Oersted's ending leaves him wandering bereft through a depopulated world, the strongest, best - and only - thing in it. This is Live A Live's illustration of what it sees as the endpoint of the archetypical JRPG story - the hero stands atop all, has asserted his might over the entire world, stands at the pinnacle. And yet it all tastes like ash. In the main path, where Oersted's attempts to lash out are rebuffed by the other characters, he howls in pain: why can't he win? Is that the pain he's feeling, though? It seems more accurate to say he's frustrated that he can't lash out further at a world that hates him. But as we see in Oersted's ending, victory there will bring him no happiness, either. I chose Sundown for my lead in this chapter, and though the cowpoke may not seem suited for this task, his at-a-loss, seeming non sequitir of a response weirdly finds his way to being right on target: "The more I run away...the more I isolate myself... the more I get to wanting the warmth of human companionship..." It's a small moment, but it's very much in line with Live A Live's theme of examining one's personal experiences and using them to connect with and understand another human being; Sundown identifies his pain in Oersted's. And the message itself hits its mark: All Oersted's vengeance and violence has gotten him nothing. Victory brings him no happiness. As Sundown says: the further you push people away, the deeper the wound gets.

Oersted became an avatar of hatred because he lost everything that mattered in his life - because no one would listen to him when it mattered, not really. This is another undermining of RPG assumptions: do you really want to be the god-king? Or do you just want to be heard, understood, important to someone? Oersted's given up on pleading his own case by this point, but Sundown does hear what he's saying.
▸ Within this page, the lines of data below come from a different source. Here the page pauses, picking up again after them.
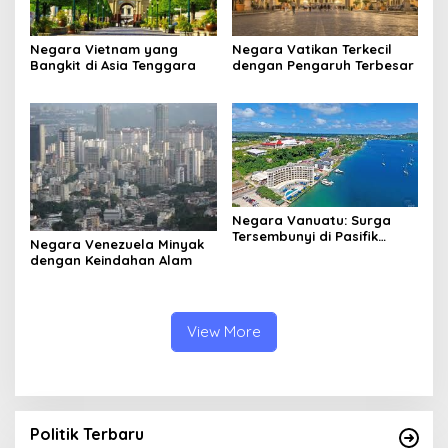
Negara Vietnam yang
Negara Vatikan Terkecil
Bangkit di Asia Tenggara
dengan Pengaruh Terbesar
Negara Vanuatu: Surga
Tersembunyi di Pasifik
Negara Venezuela Minyak
Selatan
dengan Keindahan Alam
View More
Politik Terbaru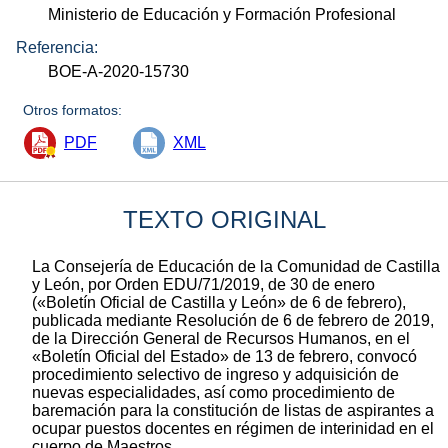
Ministerio de Educación y Formación Profesional
Referencia:
BOE-A-2020-15730
Otros formatos:
PDF
XML
TEXTO ORIGINAL
La Consejería de Educación de la Comunidad de Castilla
y León, por Orden EDU/71/2019, de 30 de enero
(«Boletín Oficial de Castilla y León» de 6 de febrero),
publicada mediante Resolución de 6 de febrero de 2019,
de la Dirección General de Recursos Humanos, en el
«Boletín Oficial del Estado» de 13 de febrero, convocó
procedimiento selectivo de ingreso y adquisición de
nuevas especialidades, así como procedimiento de
baremación para la constitución de listas de aspirantes a
ocupar puestos docentes en régimen de interinidad en el
cuerpo de Maestros.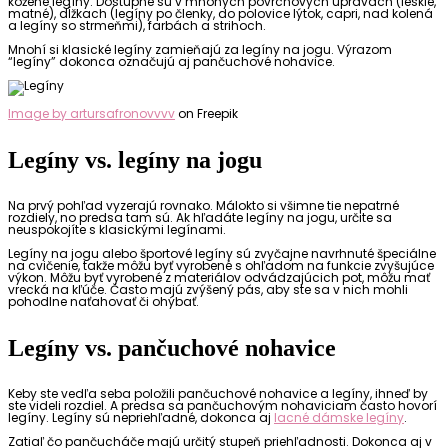
kožené legíny. Dostupné sú v mnohých povrchových úpravách (lesklé,
matné), dĺžkach (legíny po členky, do polovice lýtok, capri, nad kolená
a legíny so strmeňmi), farbách a strihoch.
Mnohí si klasické legíny zamieňajú za legíny na jogu. Výrazom
“legíny” dokonca označujú aj pančuchové nohavice.
Image by artursafronovvvv
on Freepik
Legíny vs. legíny na jogu
Na prvý pohľad vyzerajú rovnako. Málokto si všimne tie nepatrné
rozdiely, no predsa tam sú. Ak hľadáte legíny na jogu, určite sa
neuspokojíte s klasickými legínami.
Legíny na jogu alebo športové legíny sú zvyčajne navrhnuté špeciálne
na cvičenie, takže môžu byť vyrobené s ohľadom na funkcie zvyšujúce
výkon. Môžu byť vyrobené z materiálov odvádzajúcich pot, môžu mať
vrecká na kľúče. Často majú zvýšený pás, aby ste sa v nich mohli
pohodlne naťahovať či ohýbať.
Legíny vs. pančuchové nohavice
Keby ste vedľa seba položili pančuchové nohavice a legíny, ihneď by
ste videli rozdiel. A predsa sa pančuchovým nohaviciam často hovorí
legíny. Legíny sú nepriehľadné, dokonca aj
lacné dámske legíny
.
Zatiaľ čo pančucháče majú určitý stupeň priehľadnosti. Dokonca aj v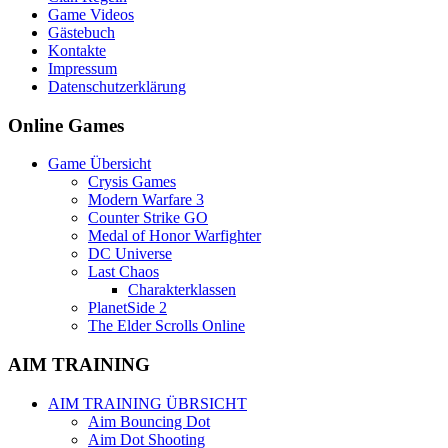
Game Videos
Gästebuch
Kontakte
Impressum
Datenschutzerklärung
Online Games
Game Übersicht
Crysis Games
Modern Warfare 3
Counter Strike GO
Medal of Honor Warfighter
DC Universe
Last Chaos
Charakterklassen
PlanetSide 2
The Elder Scrolls Online
AIM TRAINING
AIM TRAINING ÜBRSICHT
Aim Bouncing Dot
Aim Dot Shooting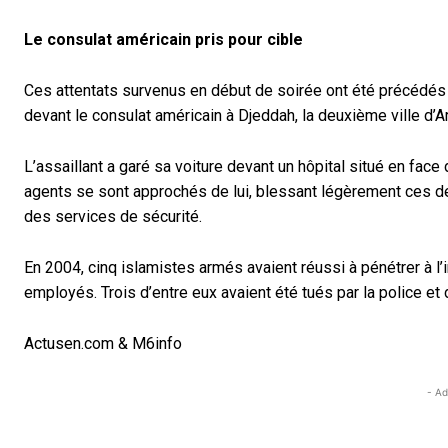
Le consulat américain pris pour cible
Ces attentats survenus en début de soirée ont été précédés 
devant le consulat américain à Djeddah, la deuxième ville d’A
L’assaillant a garé sa voiture devant un hôpital situé en fac
agents se sont approchés de lui, blessant légèrement ces der
des services de sécurité.
En 2004, cinq islamistes armés avaient réussi à pénétrer à l’
employés. Trois d’entre eux avaient été tués par la police et 
Actusen.com & M6info
- Ad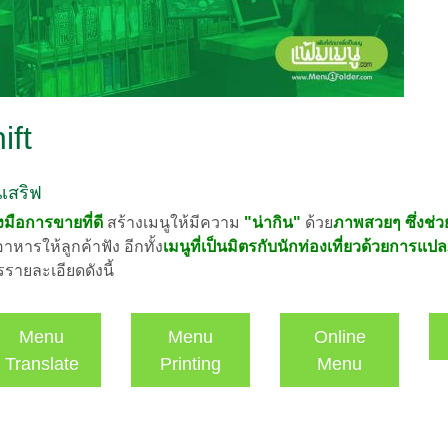
ift
เสริฟ
องมือการขายที่ดี
สร้างเมนูให้มีความ
"น่ากิน"
ด้วย
ภาพสวยๆ ซึ่งช่ว
หารให้ลูกค้าฟัง อีกทั้ง
เมนูที่เป็น
มิตรกับนักท่องเที่ยวด้วยการแปล
ายละเอียดดังนี้
Menu
Menu
Online
Translate
Printing
Menu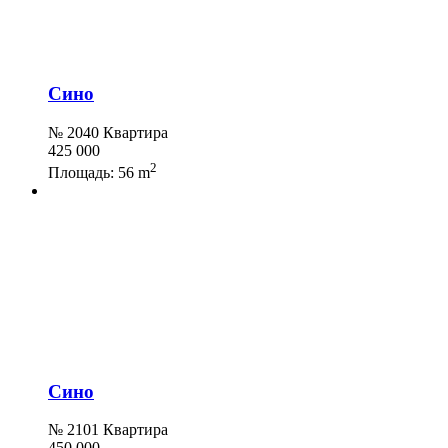
Сино
№ 2040 Квартира
425 000
2
Площадь:
56 m
Сино
№ 2101 Квартира
450 000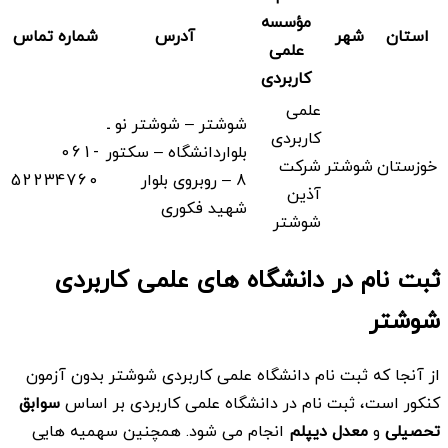
مؤسسه
استان
شهر
آدرس
شماره تماس
علمی
کاربردی
علمی
شوشتر – شوشتر نو ـ
کاربردی
بلواردانشگاه – سکتور
061-
خوزستان
شوشتر
شرکت
8 – روبروی بلوار
52234760
آذین
شهید فکوری
شوشتر
ثبت نام در دانشگاه های علمی کاربردی
شوشتر
از آنجا که ثبت نام دانشگاه علمی کاربردی شوشتر بدون آزمون
کنکور است، ثبت نام در دانشگاه علمی کاربردی بر اساس
سوابق
تحصیلی
و
معدل دیپلم
انجام می شود. همچنین سهمیه هایی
The conceit of every character's ultimate foe sharing a common name isn't really given a satisfactory practical explanation (they're all present in statue form in the Demon King's lair, and Oersted can manipulate these statues and the entities they represent as Odio, but who made the statues?), but the whole "Odio" idea is meant more as a metaphor. Everyone's ultimate enemy - "everyone" here being not only the protagonists but humanity in general - is not a person; it's a concept, an attitude: hatred - self-obsessed, selfish hatred - given life by many different avatars throughout history but always resurgent. As the game not-so-subtly states with Oersted's dying breaths in the ending (and repeats immediately in an over-the-screen chyron), anyone can end up a Demon King, an Odio. Most titles in the genre end with a reminder that anyone can be great or make a positive difference; while I think Live A Live would agree with that, it's significant that it chooses instead to end with a reminder that anyone can cause great harm as well. Consistently, it's less concerned with validating the player and more concerned with making them aware of the potential impact of their actions on the larger world. Don't be a Straybow, seeking the spotlight regardless of the cost to others, or a Oersted, oblivious to the lives of those around you. (It's not for nothing that Odio's battle theme is titled "Megalomania.") These are simple morals, but Live A Live's message is how even the good vs. evil fairytale stories of many RPGs fail to teach them, and can in fact end up fostering ways of thinking and seeing the world that are antithetical to them.

The ultimate enemy is hatred. How do we overcome hatred? One, stop sleepwalking through life in predetermined roles. Live...alive. Two, open yourself up to a larger range of human experience - and try to understand and connect with your fellow human beings.